SOURCE PASSAGE:
↓

# Saltersgate



## kenyon100 (Dec 11, 2005)

I am looking for photographs of the MV Saltersgate built 1976 by Appledore shipbuilders and owned by Turnbull Scott. I sailed on her for nearly a year and although highly unreliable and would roll on wet grass, I had a great time on her, so good in fact that I never had a photo. If anyone has one I would be most grateful.


----------



## benjidog (Oct 27, 2005)

Kenyon,

Haven't you already asked this question on an earlier thread http://www.shipsnostalgia.com/showthread.php?t=4492

I can see you got no picture though.

Brian


----------



## kenyon100 (Dec 11, 2005)

Yes I did, But I'm still hoping.


----------



## Phill (Jun 17, 2005)

Bit of a poser this one, there was an older Saltergate, which was built with flight decks, but it might be worth emailing appledore them selves 
http://www.appledore-shipbuilders.co.uk/

Phill


----------



## Bob S (Jul 12, 2004)

I have a photo of SALTERSGATE but I show her as a 1969 build, is that the one?


----------



## Billy1963 (Jan 4, 2006)

FOTOFLITE have a picture of a ship by this name, unfortunately there is no jpg to see if it is the one you are after. If you contact the address below or email. They will send you a small jpg to see if it is the ship you require. 

FOTOFLITE
Norfolk Drive, Leacon Road
Ashford, Kent, TN23 4FB
UNITED KINGDOM

Tel: 01233 635556
Fax: 01233 635557 
E-mail: [email protected] 

Sailed on the Skeldegate, 1,599grt. She would roll in dry dock. Had some terrible bouts of seasickness on her through the Bay of Biscay and up in the Black Sea in winter.


----------



## sandman (Jun 11, 2005)

I don't think the saltersgate was built at appledore,the only . builds for turnbull scott in the yard was the southgate,sandgate,greenpark


----------



## kenyon100 (Dec 11, 2005)

Green Park was renamed Saltersgate in 1977, I have emailed appledore shipbuilders and await there reply. Thankyou for all your suggestions, much appreciated.


----------



## john miller (May 2, 2019)

I was AB on Saltersgate 1978-79.

↑

DATA RECORDS:

↓

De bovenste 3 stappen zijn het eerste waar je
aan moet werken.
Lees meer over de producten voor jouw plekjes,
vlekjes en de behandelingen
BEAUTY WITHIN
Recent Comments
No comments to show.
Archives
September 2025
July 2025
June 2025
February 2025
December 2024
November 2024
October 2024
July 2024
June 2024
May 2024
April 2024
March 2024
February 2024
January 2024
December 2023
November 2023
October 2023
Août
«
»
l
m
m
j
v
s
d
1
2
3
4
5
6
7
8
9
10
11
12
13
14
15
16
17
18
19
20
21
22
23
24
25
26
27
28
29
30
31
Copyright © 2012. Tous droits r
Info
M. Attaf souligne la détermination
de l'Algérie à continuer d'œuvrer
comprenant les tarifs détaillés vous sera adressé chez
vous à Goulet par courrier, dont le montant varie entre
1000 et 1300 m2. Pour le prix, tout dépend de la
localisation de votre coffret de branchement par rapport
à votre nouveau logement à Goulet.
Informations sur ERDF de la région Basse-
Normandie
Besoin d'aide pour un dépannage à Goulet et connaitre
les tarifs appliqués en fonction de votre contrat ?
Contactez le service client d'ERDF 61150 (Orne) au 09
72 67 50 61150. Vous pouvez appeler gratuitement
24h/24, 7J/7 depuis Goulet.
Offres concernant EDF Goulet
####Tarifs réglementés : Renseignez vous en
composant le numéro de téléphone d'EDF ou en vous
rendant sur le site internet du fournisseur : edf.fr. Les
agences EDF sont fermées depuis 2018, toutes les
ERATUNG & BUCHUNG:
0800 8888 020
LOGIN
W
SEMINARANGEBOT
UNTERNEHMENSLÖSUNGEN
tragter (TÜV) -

↑
↓

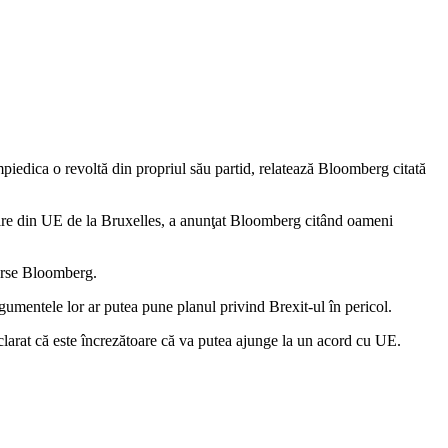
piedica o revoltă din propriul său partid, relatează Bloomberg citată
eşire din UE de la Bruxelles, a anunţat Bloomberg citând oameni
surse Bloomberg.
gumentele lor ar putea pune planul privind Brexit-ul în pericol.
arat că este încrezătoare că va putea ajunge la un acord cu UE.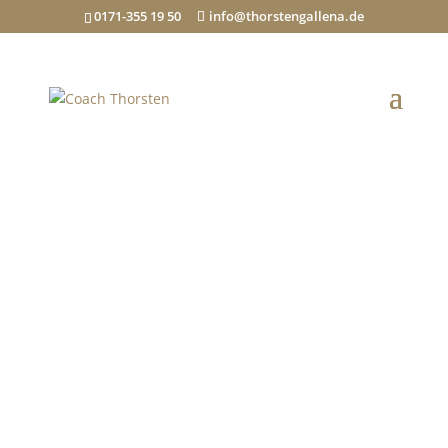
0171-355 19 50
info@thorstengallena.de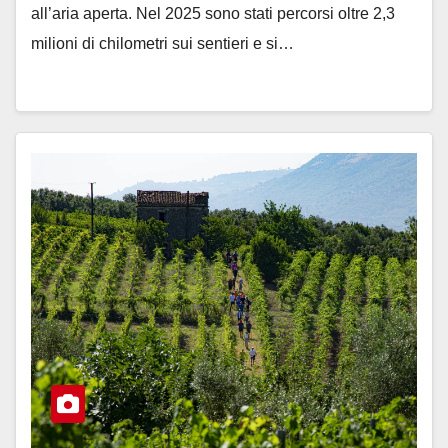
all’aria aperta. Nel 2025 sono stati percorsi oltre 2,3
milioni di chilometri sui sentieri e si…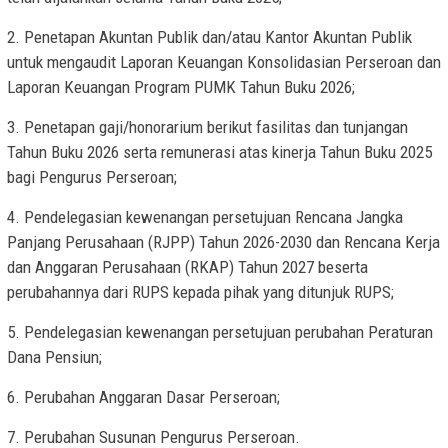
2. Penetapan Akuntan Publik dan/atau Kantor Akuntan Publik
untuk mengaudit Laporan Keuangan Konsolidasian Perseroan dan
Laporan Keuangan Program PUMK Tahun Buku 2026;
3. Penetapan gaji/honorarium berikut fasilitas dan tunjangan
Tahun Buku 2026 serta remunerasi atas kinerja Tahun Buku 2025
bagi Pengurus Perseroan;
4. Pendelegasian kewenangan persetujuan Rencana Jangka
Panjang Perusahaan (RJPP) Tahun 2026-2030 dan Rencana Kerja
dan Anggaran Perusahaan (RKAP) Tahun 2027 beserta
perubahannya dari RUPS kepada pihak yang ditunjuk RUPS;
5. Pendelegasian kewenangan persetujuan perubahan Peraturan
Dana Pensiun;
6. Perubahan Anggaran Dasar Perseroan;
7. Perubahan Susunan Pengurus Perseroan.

↑

TASK 1: Give the username of every distinct poster in the Saltersgate forum thread, counting each person once.
TASK 2: Carry on the Saltersgate forum thread from where its final post ends.
The material placed after the Saltersgate forum thread has no connection to the thread.

ANSWER AREA 1: kenyon100, benjidog, Phill, Bob S, Billy1963, sandman, john miller

ANSWER AREA 2:
She had 2 gantry cranes as I remember. And no bar!!
Joined in Antwerp, payed off in the Tyne.
I might have a pic somewhere.


----------



## Erimus (Feb 20, 2012)

Suggest you look on https://www.wrecksite.eu/wreck.aspx?143879

Under name of Anjana.

geoff


----------



## jg grant (Nov 22, 2007)

I was sent to the Saltersgate in about 1964. She was a Sam boat and was going out on the commy coast forever. I did an about turn back to Leith and that was the end of my sea going life.


----------



## GarethBurn (May 3, 2018)

https://www.shipsnostalgia.com/gallery/showphoto.php/photo/290999/title/saltersgate-outward-bound-in-the-high-cutting/cat/510


----------



## Tonywilson05 (Feb 28, 2021)

sandman said:


> I don't think the saltersgate was built at appledore,the only . builds for turnbull scott in the yard was the southgate,sandgate,greenpark


The Saltersgate was originally named Greenpark . I was the radio officer on her maiden voyage out of Appledore . We sailed up to Darlington to load Steel railway sleepers for Lagos , West Africa . Her design was intended for the Great Lakes and, yes she rolled like a pig !!


----------



## Tonywilson05 (Feb 28, 2021)

kenyon100 said:


> Green Park was renamed Saltersgate in 1977, I have emailed appledore shipbuilders and await there reply. Thankyou for all your suggestions, much appreciated.


I would appreciate a copy if you managed to get photo. I was Radio officer on her maiden voyage out of Appledore .


----------



## Pilot mac (Jun 28, 2005)

I believe she was the same hull as the Jebsen Appledore 'R' Class with modifications. She had a Mirrlees engine as opposed to a Pielstick, a strange gantry affair on deck and a modified bridge and accomodation layout. The Jebsen ships were designed for their Middle Trades but they were equipped with Goal Posts for the Lakes use. The Jebsen ships had Gun Clean hold washing and a massive eductor for hold bilges which I dont think Turnbulls went for.

regards
Dave


----------



## GarethBurn (May 3, 2018)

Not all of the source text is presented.